Published Thursday 27 January, 2022

By Adrian Doyle

When Howard Arkley painted a tram in 1980 for the Transporting Art project initiated by Victoria’s Hamer Government, it was edgy, experimental and an amazing initiative.

He was one of many important Australian artists that were in the first round of painted trams that ran from 1978 to 1982 and included artists like Clifton Pugh, Mike Brown, Elizabeth Gower and Mika Mora. The second round of art trams ran from 1986 to 1993 and included artists like Lin Onus, Reg Mombassa and Michael Leunig.

These early art trams became a tourist attraction and were some of the first beginnings of the ephemeral public art movement. I feel like the commitment to the Art Trams project seemed deeper when artists were asked to paint directly on the tram, and both inside and out. I remember the W-class trams shunting down Swanston St completely painted with art.

I loved the art trams, but I feel the project definitely seemed more interesting when artists were allowed to paint directly on the surface. Artists now send a file, and the tram is wrapped with the plastic printed design.

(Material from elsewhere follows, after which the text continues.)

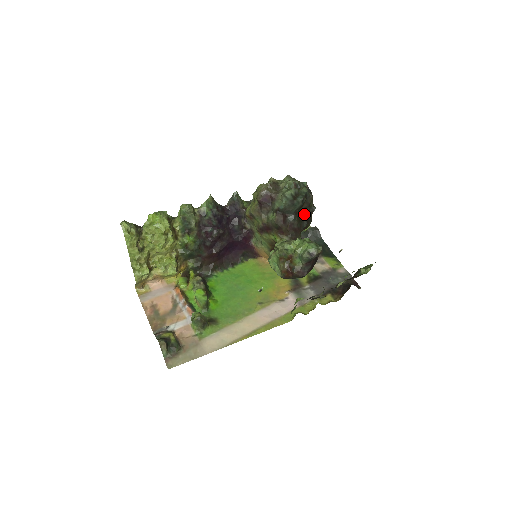
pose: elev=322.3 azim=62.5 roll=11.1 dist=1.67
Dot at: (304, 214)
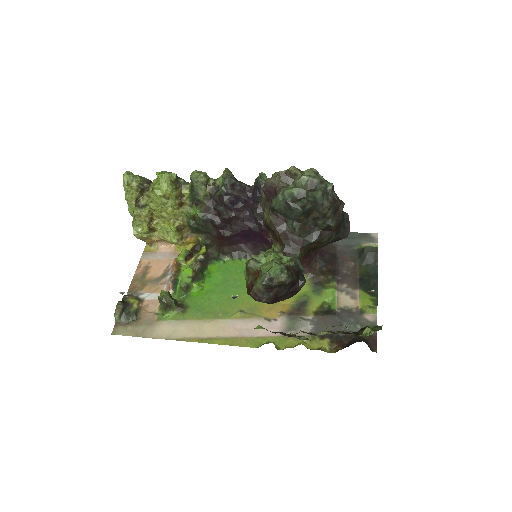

I understand the commitment required to allow an artist to paint directly on a tram, especially in today’s world of fancy trams and advertising. Yet it seems a shame that artists are rarely given the opportunity to create art directly on a surface, it’s like the people whom allow these awesome projects to go ahead are not fully committed.

Many projects and opportunities that are coming out at the moment ask artists to send files instead of painting directly on the wall. This doesn’t allow for texture and style to truly translate. The public is getting some weird print of the original artwork that is often stretched, pixelated and flat.

As an artist I studied painting and drawing at university, and yes, I have had to learn how to do some aspects of graphic design but I am far from a designer. Surely it would make more sense to have an artist in my situation paint the artwork, instead of trying to figure out how to create a giant graphic design artwork.

It would also be far cheaper to have artists paint directly on the wall. There is something really beautiful and tangible with a hand-painted artwork. The artwork on the shed in the City Square by Emma Coultre is painted by hand and it looks great. The problem with the graphic artwork, which is becoming more prevalent, is that it can look a little like an advertisement.

I love the tram art project and all the cool stuff the Metro Tunnel and City of Melbourne do with the arts and the city. I just feel the city would be far more beautiful if much of this work was painted by hand. It seems it would be easier to paint it, than have some vinyl guy complete the artwork.

That’s what us artists do – we paint, and we can do it well, as opposed to graphic design. I do murals all the time and it would make since to get artist to make the artwork. It would be cheaper, and it would look better.